▶ **Task**
Please continue the email thread below about adding a custom sharding function to WriteFiles, starting right after its final sentence.

▶ **Excerpt to read**
※ ※ ※

Great, let me know when to take another look at the PR!

Reuven

On Wed, May 1, 2019 at 6:47 AM Jozef Vilcek <jozo.vil...@gmail.com> wrote:

> That coder is added extra as a re-map stage from "original" key to new
> ShardAwareKey ... But pipeline might get broken I guess.
> Very fair point. I am having a second thought pass over this and will try
> to simplify it much more
>
> On Wed, May 1, 2019 at 2:12 PM Reuven Lax <re...@google.com> wrote:
>
>> I haven't looked at the PR in depth yet, but it appears that someone
>> running a pipeline today who then tries to update post this PR will have
>> the coder change to DefaultShardKeyCoder, even if they haven't picked any
>> custom function. Is that correct, or am I misreading things?
>>
>> Reuven
>>
>> On Tue, Apr 30, 2019 at 8:42 AM Jozef Vilcek <jozo.vil...@gmail.com>
>> wrote:
>>
>>> Hm, what would be the scenario? Have version A running with original
>>> random sharding and then start version B where I change sharding to some
>>> custom function?
>>> So I have to enable the pipeline to digest old keys from GBK restored
>>> state and also work with new keys produced to GBK going forward?
>>>
>>> On Tue, Apr 30, 2019 at 5:32 PM Reuven Lax <re...@google.com> wrote:
>>>
>>>> Initial thought on PR: we usually try to limit changing coders in these
>>>> types of transforms to better support runners that allow in-place updates
>>>> of pipelines. Can this be done without changing the coder?
>>>>
>>>> On Tue, Apr 30, 2019 at 8:21 AM Jozef Vilcek <jozo.vil...@gmail.com>
>>>> wrote:
>>>>
>>>>> I have created a PR for enhancing WriteFiles for custom sharding
>>>>> function.

※ ※ ※

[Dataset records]
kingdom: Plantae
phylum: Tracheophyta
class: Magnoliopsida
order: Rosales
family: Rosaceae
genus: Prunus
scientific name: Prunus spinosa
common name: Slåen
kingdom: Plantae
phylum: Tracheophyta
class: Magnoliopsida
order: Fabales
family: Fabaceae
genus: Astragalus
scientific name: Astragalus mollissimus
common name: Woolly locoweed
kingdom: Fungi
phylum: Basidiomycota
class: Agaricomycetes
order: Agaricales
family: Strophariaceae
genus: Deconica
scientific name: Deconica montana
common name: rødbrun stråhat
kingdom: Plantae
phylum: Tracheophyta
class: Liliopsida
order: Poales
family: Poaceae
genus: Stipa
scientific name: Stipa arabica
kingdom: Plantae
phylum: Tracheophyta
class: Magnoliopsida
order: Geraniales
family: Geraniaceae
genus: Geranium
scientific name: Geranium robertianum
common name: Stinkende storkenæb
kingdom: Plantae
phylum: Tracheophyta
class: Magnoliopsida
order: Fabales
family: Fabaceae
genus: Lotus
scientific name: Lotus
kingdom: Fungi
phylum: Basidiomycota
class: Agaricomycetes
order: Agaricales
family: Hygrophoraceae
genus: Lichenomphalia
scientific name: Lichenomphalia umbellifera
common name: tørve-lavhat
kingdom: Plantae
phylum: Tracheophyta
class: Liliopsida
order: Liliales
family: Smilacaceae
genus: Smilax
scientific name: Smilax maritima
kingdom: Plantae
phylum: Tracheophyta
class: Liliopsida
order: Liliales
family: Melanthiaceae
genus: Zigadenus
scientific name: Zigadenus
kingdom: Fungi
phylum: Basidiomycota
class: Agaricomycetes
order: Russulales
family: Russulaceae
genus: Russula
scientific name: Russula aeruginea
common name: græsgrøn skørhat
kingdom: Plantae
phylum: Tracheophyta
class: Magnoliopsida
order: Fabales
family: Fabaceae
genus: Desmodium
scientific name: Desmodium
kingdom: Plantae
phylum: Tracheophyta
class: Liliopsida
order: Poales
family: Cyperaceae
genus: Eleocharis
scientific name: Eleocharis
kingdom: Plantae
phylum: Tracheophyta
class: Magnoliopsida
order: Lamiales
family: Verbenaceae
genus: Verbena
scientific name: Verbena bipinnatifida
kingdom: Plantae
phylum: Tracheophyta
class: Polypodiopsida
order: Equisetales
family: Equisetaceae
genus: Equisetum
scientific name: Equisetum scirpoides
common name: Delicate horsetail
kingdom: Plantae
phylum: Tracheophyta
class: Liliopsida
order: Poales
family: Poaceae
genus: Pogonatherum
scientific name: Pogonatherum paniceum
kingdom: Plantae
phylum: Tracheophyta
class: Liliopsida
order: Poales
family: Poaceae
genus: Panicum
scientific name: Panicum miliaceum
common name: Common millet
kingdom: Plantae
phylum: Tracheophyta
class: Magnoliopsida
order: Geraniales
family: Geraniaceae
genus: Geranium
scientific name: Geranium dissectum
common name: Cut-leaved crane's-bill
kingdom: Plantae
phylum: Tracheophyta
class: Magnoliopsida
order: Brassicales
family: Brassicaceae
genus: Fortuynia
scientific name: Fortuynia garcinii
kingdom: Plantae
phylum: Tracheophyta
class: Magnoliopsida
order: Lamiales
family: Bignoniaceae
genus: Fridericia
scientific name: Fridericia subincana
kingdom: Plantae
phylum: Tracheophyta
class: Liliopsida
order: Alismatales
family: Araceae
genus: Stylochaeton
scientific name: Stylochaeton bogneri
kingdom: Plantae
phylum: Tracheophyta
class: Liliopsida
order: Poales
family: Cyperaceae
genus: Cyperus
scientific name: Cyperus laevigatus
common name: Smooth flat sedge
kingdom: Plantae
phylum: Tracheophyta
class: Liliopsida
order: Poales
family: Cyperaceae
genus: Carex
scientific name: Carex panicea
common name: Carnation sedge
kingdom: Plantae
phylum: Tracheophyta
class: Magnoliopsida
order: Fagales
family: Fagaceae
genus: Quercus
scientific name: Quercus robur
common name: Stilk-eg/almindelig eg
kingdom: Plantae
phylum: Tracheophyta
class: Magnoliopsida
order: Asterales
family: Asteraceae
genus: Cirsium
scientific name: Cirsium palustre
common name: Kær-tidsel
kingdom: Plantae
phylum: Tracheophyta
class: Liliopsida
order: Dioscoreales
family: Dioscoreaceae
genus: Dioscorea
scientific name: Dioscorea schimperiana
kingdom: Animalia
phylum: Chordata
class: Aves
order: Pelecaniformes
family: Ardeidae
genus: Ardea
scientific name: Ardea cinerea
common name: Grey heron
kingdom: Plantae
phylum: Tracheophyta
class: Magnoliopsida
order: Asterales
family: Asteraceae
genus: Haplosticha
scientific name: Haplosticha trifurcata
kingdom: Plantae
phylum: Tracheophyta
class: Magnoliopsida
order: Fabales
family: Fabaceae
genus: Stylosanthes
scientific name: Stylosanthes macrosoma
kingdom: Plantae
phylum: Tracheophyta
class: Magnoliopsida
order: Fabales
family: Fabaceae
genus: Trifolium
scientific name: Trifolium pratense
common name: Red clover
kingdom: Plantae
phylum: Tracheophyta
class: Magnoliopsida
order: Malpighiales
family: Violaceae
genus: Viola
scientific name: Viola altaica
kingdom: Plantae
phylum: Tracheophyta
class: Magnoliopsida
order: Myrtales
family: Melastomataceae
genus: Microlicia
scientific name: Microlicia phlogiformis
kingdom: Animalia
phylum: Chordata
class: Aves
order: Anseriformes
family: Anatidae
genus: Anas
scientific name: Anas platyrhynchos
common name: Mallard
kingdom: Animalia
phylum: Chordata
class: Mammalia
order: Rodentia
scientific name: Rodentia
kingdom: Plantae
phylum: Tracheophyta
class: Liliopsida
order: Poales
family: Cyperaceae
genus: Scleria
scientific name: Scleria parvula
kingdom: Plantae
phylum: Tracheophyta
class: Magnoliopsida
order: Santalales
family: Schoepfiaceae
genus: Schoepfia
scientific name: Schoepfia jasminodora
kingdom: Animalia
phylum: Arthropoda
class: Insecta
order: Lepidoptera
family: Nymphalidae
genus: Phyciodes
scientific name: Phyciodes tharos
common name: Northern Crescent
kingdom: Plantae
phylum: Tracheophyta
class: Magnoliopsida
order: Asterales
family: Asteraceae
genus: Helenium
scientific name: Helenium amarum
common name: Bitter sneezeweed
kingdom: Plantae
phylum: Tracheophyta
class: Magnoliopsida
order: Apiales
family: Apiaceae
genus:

※ ※ ※

▶ **Answer for the task**
>>>>> https://github.com/apache/beam/pull/8438
>>>>>
>>>>> If this sort of change looks good, then next step would be to use in
>>>>> in Flink runner transform override. Let me know what do you think
>>>>>
>>>>> On Fri, Apr 26, 2019 at 9:24 AM Jozef Vilcek <jozo.vil...@gmail.com>
>>>>> wrote:
>>>>>
>>>>>> I guess it is fine to enable shardingFn control only on WriteFiles
>>>>>> level rather than FileIO. On WriteFiles it can be manipulated in
>>>>>> PTransformOverride by runner.
>>>>>>
>>>>>> On Thu, Apr 25, 2019 at 6:17 PM Reuven Lax <re...@google.com> wrote:
>>>>>>
>>>>>>> Yes, a hook would have to be added to allow specifying a different
>>>>>>> function for choosing the shard number (I assume the problem is that 
>>>>>>> there
>>>>>>> are cases where the current random assignment is not good?). However 
>>>>>>> this
>>>>>>> can be set using PTransformOverride, we ideally shouldn't force the 
>>>>>>> user to
>>>>>>> know details of the runner when writing their code.
>>>>>>>
>>>>>>> On Thu, Apr 25, 2019 at 7:52 AM Maximilian Michels <m...@apache.org>
>>>>>>> wrote:
>>>>>>>
>>>>>>>> Reuven is talking about PTransformOverride, e.g.
>>>>>>>> FlinkTransformOverrides. We already use this to determine the
>>>>>>>> number of
>>>>>>>> shards in case of Runner-determined sharding.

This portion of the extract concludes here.